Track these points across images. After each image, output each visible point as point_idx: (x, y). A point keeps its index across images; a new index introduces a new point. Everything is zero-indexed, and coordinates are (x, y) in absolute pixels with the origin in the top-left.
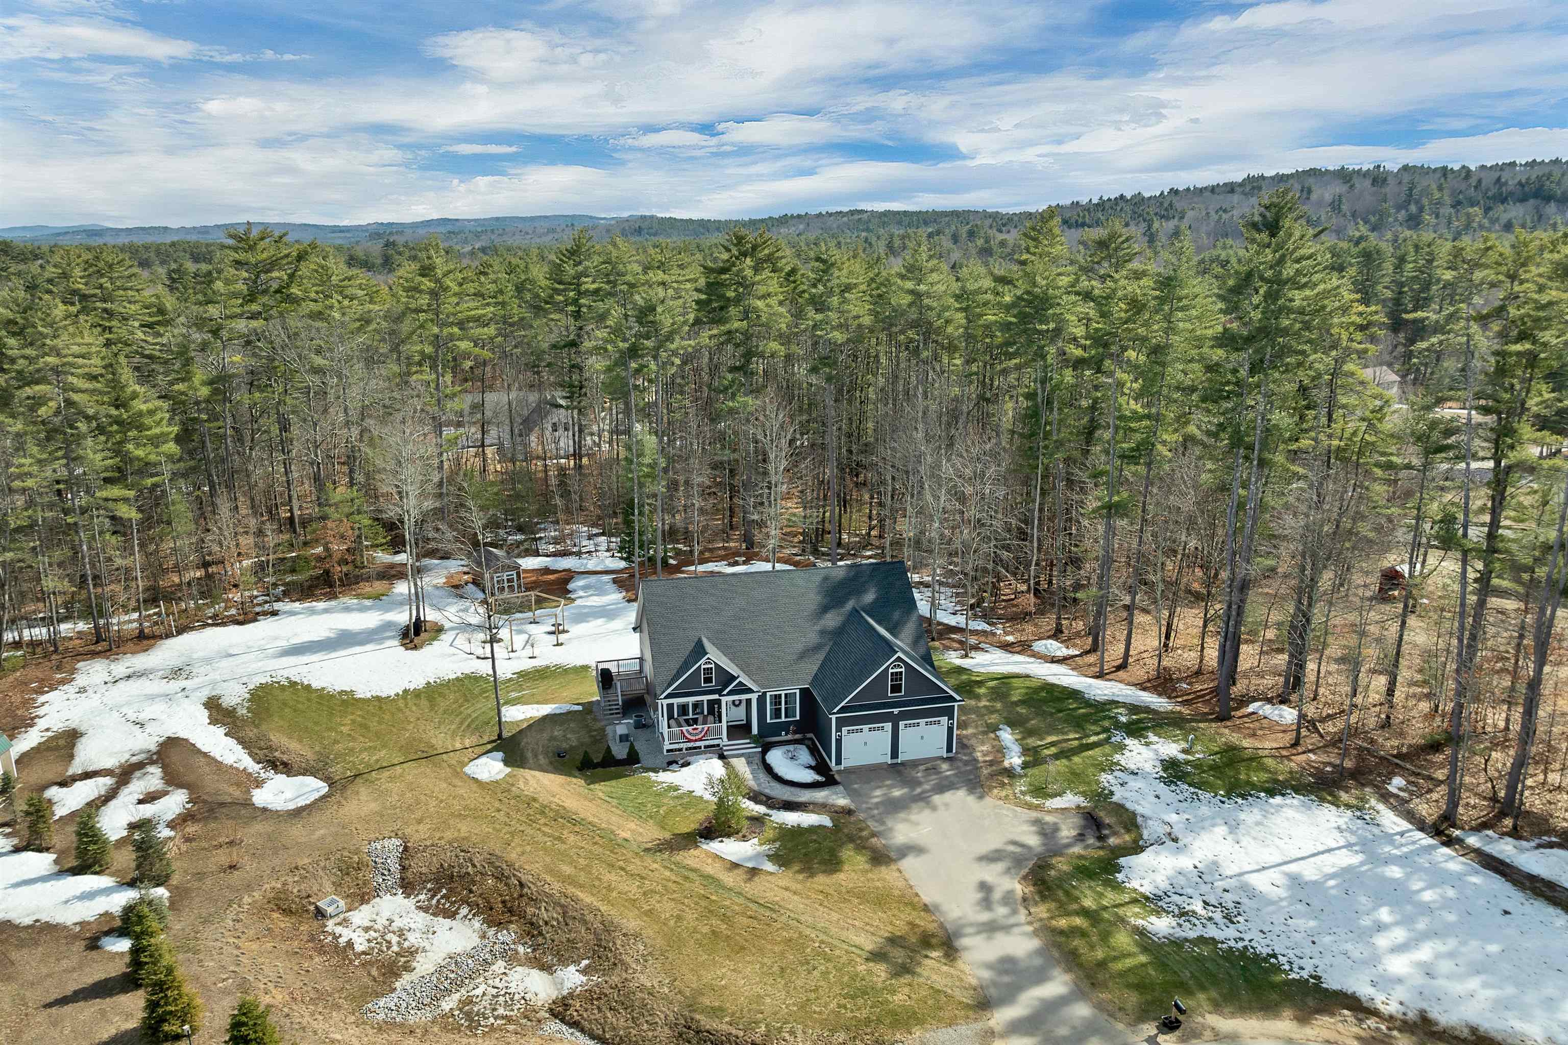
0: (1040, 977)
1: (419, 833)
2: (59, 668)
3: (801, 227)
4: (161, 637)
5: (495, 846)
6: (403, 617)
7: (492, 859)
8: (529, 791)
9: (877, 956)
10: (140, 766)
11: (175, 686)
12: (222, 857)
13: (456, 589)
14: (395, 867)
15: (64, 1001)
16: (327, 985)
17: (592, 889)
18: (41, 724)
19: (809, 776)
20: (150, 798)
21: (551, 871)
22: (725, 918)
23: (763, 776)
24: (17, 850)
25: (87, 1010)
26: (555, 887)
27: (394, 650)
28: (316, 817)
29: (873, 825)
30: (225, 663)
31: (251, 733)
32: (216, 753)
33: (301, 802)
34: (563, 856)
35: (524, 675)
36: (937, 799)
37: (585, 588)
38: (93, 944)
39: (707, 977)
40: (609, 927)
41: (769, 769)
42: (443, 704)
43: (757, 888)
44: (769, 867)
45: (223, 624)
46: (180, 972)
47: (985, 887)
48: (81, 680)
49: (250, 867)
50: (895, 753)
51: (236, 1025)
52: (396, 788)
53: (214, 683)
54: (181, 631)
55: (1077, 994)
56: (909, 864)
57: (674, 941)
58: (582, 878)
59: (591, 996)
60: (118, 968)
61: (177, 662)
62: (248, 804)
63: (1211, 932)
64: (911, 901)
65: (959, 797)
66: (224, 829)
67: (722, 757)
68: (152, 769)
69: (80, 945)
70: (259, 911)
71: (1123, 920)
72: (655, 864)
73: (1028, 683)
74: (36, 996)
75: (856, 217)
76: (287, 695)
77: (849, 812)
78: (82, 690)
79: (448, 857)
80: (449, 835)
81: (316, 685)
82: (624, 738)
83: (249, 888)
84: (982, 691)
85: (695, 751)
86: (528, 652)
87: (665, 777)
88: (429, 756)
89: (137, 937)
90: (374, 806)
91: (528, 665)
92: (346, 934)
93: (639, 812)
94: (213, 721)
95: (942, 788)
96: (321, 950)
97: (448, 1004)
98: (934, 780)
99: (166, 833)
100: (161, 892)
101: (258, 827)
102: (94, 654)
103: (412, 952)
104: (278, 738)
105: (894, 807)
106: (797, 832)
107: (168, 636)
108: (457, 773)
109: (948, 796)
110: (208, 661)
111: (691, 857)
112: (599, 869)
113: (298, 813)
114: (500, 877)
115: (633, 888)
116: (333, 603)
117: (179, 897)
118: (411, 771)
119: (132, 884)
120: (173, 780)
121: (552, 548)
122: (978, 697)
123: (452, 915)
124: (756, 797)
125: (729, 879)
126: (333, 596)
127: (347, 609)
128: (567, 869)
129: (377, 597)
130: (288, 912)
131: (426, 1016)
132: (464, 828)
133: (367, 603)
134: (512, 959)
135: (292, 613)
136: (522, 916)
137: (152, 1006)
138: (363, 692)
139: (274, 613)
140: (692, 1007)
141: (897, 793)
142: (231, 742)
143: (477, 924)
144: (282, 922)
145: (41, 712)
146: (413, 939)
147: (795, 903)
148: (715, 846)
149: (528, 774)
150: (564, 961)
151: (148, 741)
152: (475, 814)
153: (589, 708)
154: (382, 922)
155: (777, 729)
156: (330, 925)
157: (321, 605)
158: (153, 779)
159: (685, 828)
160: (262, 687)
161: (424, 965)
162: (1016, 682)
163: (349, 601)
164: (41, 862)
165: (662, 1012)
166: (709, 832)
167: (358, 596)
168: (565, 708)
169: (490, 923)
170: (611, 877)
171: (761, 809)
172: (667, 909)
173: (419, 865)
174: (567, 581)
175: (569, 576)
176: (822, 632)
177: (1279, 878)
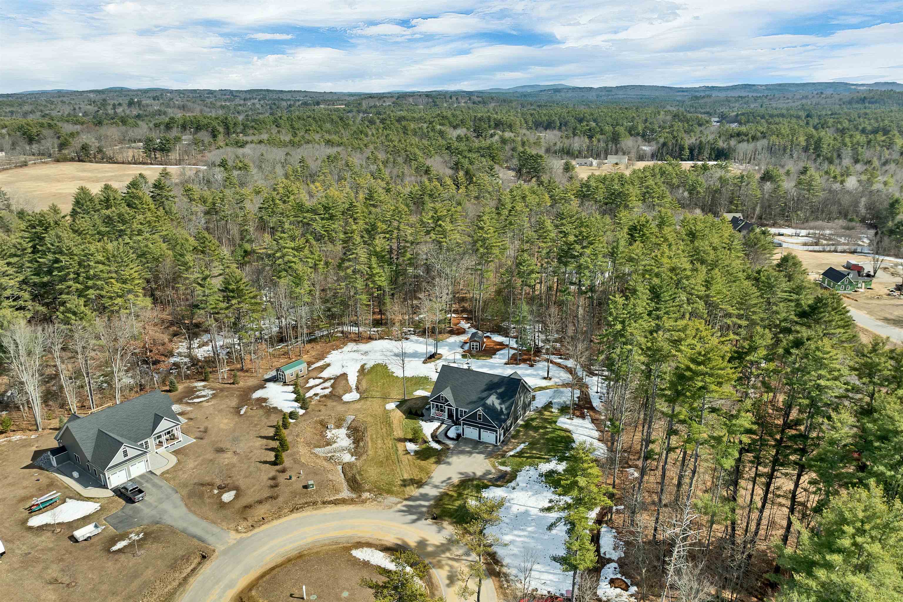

About this exercise. Look above for the line holding "33: (301, 802)" and the line holding "60: (118, 968)", then output exactly those two lines and every line between them, nothing more.

Answer for the task.
33: (301, 802)
34: (563, 856)
35: (524, 675)
36: (937, 799)
37: (585, 588)
38: (93, 944)
39: (707, 977)
40: (609, 927)
41: (769, 769)
42: (443, 704)
43: (757, 888)
44: (769, 867)
45: (223, 624)
46: (180, 972)
47: (985, 887)
48: (81, 680)
49: (250, 867)
50: (895, 753)
51: (236, 1025)
52: (396, 788)
53: (214, 683)
54: (181, 631)
55: (1077, 994)
56: (909, 864)
57: (674, 941)
58: (582, 878)
59: (591, 996)
60: (118, 968)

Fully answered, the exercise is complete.